■ **Source text**

The recording sheet having an ink-receiving layer according to the invention is described in detail hereinafter.

The recording sheet having an ink-receiving layer according to the invention comprises a substrate sheet and an ink-receiving layer formed on the substrate sheet.

The substrate sheet is described below.

There is no specific limitation on the substrate sheet for use in the invention, and, for example, films of resins such as PET and polyvinyl chloride, various types of paper, steel plates, fabrics and cloths.

The ink-receiving layer of the recording sheet of the invention is described below.

The ink-receiving layer formed on the substrate sheet comprises oxide particles and a binder.

■ **Written instruction 1**
Duplicate part of the recording sheet passage word for word, beginning at the words "There is no" and stopping after "invention is described below.".
The recording sheet passage and the listing come from unrelated sources.

■ **Data provided**
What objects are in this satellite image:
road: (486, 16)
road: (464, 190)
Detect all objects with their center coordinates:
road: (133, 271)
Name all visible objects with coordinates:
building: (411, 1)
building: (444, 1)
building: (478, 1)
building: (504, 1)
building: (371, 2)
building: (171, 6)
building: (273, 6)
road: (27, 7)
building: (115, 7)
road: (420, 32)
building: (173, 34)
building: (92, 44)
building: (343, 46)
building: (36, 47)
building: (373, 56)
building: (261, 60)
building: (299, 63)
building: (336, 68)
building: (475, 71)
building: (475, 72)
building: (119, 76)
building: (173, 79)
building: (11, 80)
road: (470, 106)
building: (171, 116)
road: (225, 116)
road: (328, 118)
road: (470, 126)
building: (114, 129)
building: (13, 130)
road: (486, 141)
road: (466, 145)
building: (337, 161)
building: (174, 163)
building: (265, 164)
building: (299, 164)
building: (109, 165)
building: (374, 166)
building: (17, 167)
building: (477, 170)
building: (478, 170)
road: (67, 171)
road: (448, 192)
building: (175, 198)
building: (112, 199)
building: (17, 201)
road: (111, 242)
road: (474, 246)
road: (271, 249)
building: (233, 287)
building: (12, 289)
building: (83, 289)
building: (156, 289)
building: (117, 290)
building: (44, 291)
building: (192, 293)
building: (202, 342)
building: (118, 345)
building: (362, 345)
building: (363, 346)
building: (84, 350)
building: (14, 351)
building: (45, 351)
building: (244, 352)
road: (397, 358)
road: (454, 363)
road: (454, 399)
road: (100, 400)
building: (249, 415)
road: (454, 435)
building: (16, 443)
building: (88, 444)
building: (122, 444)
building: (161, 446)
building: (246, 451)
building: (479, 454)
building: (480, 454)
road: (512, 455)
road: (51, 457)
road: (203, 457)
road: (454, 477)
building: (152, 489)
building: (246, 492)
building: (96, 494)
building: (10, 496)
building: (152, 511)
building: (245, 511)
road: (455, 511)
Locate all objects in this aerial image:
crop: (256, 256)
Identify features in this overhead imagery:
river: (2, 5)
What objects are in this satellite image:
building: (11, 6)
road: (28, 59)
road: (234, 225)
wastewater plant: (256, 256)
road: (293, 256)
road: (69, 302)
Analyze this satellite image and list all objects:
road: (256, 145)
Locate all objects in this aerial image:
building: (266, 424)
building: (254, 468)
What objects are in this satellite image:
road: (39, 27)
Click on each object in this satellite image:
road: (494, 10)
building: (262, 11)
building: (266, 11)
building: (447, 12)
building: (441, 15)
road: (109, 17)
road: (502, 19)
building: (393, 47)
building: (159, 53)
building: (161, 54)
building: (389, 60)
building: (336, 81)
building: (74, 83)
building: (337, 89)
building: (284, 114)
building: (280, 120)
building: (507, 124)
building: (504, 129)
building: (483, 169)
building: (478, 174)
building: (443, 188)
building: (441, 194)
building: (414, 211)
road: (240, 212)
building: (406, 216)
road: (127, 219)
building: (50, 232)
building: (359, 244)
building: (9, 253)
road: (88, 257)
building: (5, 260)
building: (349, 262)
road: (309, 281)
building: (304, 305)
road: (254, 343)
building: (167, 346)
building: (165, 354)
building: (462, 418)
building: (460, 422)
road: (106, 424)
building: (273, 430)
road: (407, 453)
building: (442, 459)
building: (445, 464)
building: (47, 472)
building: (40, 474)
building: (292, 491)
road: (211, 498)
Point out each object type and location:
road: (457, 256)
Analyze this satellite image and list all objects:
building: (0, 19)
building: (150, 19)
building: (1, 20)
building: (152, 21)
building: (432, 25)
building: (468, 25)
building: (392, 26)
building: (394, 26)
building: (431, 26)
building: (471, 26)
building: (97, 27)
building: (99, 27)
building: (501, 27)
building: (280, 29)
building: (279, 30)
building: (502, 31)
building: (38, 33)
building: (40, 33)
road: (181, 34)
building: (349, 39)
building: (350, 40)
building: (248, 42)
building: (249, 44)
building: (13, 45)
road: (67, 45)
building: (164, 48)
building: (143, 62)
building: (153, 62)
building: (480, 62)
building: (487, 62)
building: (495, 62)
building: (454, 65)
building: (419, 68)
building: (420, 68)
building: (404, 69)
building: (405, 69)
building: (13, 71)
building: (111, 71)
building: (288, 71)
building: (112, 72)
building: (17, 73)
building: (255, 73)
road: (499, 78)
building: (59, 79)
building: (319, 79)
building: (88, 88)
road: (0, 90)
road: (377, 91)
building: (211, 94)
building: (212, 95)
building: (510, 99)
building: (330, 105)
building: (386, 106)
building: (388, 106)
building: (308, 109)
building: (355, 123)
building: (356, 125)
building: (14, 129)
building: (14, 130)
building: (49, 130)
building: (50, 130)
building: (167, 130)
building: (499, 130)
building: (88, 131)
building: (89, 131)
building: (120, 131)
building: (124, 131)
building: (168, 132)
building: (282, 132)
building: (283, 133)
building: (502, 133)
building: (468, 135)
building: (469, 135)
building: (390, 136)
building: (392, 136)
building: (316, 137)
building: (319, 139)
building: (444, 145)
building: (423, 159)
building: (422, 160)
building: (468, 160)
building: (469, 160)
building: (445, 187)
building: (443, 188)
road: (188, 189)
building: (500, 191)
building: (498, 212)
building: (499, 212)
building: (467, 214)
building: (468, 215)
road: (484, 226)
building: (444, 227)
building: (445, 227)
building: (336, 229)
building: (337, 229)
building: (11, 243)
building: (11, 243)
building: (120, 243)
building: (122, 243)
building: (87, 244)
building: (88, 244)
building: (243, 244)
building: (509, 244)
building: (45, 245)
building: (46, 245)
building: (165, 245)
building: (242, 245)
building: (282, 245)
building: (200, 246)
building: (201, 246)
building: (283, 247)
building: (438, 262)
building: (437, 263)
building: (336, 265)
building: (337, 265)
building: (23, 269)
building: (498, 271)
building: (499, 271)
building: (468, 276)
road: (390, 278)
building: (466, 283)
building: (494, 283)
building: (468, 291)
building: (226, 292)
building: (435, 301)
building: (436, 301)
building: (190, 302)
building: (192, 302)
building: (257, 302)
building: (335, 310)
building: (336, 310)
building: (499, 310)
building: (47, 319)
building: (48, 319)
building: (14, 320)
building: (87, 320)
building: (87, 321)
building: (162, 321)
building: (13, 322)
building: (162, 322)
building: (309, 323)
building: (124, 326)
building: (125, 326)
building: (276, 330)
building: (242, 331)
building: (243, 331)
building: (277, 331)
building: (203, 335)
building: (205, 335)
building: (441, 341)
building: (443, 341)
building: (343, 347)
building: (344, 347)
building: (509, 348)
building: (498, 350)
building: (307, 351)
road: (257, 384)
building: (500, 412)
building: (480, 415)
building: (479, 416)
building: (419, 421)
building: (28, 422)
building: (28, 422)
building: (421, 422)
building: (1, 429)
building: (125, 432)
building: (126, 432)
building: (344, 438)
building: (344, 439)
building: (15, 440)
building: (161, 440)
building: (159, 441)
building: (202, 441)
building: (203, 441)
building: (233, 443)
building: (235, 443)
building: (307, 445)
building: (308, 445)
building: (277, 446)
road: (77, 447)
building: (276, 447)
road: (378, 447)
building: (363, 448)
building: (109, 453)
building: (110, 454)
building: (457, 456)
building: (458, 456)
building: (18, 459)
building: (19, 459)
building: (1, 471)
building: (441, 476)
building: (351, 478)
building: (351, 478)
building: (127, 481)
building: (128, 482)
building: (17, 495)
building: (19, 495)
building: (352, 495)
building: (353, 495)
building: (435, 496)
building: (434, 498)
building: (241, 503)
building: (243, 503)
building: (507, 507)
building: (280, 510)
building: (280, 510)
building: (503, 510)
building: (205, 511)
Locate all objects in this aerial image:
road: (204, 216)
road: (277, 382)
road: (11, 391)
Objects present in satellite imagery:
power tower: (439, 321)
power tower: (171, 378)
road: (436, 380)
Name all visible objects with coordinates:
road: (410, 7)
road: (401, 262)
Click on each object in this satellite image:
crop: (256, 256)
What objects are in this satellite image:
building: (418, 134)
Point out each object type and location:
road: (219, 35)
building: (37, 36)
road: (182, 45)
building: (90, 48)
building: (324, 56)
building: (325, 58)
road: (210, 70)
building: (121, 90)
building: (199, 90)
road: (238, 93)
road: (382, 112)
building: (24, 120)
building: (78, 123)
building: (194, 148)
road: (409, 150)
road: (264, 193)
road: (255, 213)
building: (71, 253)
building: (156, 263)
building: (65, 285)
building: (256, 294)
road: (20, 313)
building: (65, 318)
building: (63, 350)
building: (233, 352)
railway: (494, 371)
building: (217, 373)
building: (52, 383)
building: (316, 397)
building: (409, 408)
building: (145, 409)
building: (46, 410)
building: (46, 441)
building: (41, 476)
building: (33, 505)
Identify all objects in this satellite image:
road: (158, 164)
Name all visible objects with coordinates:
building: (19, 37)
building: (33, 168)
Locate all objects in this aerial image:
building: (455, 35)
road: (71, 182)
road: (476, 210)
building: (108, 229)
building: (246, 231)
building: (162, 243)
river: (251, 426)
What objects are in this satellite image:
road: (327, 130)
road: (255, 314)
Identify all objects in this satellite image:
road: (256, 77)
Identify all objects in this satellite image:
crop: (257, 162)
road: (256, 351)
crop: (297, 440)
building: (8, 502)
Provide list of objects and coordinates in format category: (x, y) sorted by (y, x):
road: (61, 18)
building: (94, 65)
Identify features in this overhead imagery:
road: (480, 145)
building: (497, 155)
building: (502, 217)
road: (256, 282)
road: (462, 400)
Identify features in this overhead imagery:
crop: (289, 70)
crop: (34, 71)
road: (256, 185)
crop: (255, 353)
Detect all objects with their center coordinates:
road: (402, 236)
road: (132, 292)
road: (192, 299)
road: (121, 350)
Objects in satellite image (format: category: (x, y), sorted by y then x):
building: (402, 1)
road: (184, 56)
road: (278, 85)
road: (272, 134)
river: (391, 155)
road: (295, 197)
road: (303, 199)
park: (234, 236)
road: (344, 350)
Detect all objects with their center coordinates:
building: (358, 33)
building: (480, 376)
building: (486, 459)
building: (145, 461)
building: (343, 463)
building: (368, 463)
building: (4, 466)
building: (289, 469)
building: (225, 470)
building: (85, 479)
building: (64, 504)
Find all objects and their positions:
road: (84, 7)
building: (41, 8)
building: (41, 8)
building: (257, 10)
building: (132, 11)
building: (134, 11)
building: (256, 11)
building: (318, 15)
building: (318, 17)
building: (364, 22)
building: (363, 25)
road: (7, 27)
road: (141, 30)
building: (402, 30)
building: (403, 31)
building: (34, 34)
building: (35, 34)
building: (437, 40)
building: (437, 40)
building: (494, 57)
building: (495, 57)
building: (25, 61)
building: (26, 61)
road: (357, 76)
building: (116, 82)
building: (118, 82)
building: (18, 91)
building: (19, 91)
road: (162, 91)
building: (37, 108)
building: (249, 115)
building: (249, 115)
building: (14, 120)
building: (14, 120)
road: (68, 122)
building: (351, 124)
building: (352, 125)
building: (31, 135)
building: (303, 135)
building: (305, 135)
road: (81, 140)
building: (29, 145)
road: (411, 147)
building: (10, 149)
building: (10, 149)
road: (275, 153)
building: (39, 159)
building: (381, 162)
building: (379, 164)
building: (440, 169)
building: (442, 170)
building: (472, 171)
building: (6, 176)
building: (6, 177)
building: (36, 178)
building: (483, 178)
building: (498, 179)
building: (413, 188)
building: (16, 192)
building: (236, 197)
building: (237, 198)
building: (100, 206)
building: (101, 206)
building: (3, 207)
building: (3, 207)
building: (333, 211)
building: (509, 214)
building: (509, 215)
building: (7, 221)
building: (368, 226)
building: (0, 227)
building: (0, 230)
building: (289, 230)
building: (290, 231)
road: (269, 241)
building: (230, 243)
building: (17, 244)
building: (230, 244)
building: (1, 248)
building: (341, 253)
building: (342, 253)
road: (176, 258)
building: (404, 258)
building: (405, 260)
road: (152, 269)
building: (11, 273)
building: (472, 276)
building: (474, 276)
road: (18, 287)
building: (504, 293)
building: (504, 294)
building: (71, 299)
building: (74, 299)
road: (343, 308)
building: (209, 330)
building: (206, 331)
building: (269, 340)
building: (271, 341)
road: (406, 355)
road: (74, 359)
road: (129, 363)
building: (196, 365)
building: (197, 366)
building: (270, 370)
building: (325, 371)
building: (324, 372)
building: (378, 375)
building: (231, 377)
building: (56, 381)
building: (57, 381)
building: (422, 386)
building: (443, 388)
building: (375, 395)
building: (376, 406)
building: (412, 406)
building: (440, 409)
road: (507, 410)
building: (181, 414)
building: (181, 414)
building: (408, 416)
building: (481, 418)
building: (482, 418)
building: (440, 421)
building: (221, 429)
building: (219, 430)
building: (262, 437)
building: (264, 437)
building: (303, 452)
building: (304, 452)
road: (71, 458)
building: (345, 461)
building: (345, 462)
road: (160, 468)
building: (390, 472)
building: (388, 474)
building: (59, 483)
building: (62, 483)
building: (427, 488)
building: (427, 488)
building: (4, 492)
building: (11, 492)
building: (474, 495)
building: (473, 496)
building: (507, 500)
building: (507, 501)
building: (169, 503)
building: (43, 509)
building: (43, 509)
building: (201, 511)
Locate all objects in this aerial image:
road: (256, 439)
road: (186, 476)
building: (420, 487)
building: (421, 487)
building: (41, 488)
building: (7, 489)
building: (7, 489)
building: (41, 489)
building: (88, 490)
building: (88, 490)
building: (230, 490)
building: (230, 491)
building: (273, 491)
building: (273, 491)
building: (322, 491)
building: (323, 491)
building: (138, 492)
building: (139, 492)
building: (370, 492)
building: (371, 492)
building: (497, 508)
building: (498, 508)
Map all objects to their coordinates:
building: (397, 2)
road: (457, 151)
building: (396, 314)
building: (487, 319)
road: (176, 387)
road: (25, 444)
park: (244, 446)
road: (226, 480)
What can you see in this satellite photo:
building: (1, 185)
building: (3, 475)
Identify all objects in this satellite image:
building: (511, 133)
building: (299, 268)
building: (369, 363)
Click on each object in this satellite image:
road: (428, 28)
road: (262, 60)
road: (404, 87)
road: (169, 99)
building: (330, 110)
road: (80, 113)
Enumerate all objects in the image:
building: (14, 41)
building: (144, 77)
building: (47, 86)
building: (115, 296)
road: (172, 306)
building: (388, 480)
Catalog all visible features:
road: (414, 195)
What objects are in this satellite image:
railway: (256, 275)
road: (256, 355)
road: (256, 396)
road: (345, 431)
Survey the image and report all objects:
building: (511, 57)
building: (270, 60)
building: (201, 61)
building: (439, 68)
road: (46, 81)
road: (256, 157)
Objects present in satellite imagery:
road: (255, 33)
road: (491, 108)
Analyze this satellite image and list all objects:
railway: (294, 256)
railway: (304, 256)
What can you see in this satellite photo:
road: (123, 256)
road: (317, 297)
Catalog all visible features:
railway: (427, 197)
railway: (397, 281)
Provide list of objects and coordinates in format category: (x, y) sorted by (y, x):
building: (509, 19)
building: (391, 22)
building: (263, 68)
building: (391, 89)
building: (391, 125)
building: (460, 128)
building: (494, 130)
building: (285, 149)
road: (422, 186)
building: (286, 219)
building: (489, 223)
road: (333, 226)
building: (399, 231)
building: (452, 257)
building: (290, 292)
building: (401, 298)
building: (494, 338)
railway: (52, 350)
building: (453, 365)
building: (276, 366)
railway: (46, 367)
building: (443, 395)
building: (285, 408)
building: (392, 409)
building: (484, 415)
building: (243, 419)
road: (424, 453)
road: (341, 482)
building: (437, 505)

■ **Written instruction 2**
Set down the listing's lines without any change, starting at its first line and ending after the line that contains "road: (466, 145)".

■ **Full answer 1**
There is no specific limitation on the substrate sheet for use in the invention, and, for example, films of resins such as PET and polyvinyl chloride, various types of paper, steel plates, fabrics and cloths.

The ink-receiving layer of the recording sheet of the invention is described below.

■ **Full answer 2**
What objects are in this satellite image:
road: (486, 16)
road: (464, 190)
Detect all objects with their center coordinates:
road: (133, 271)
Name all visible objects with coordinates:
building: (411, 1)
building: (444, 1)
building: (478, 1)
building: (504, 1)
building: (371, 2)
building: (171, 6)
building: (273, 6)
road: (27, 7)
building: (115, 7)
road: (420, 32)
building: (173, 34)
building: (92, 44)
building: (343, 46)
building: (36, 47)
building: (373, 56)
building: (261, 60)
building: (299, 63)
building: (336, 68)
building: (475, 71)
building: (475, 72)
building: (119, 76)
building: (173, 79)
building: (11, 80)
road: (470, 106)
building: (171, 116)
road: (225, 116)
road: (328, 118)
road: (470, 126)
building: (114, 129)
building: (13, 130)
road: (486, 141)
road: (466, 145)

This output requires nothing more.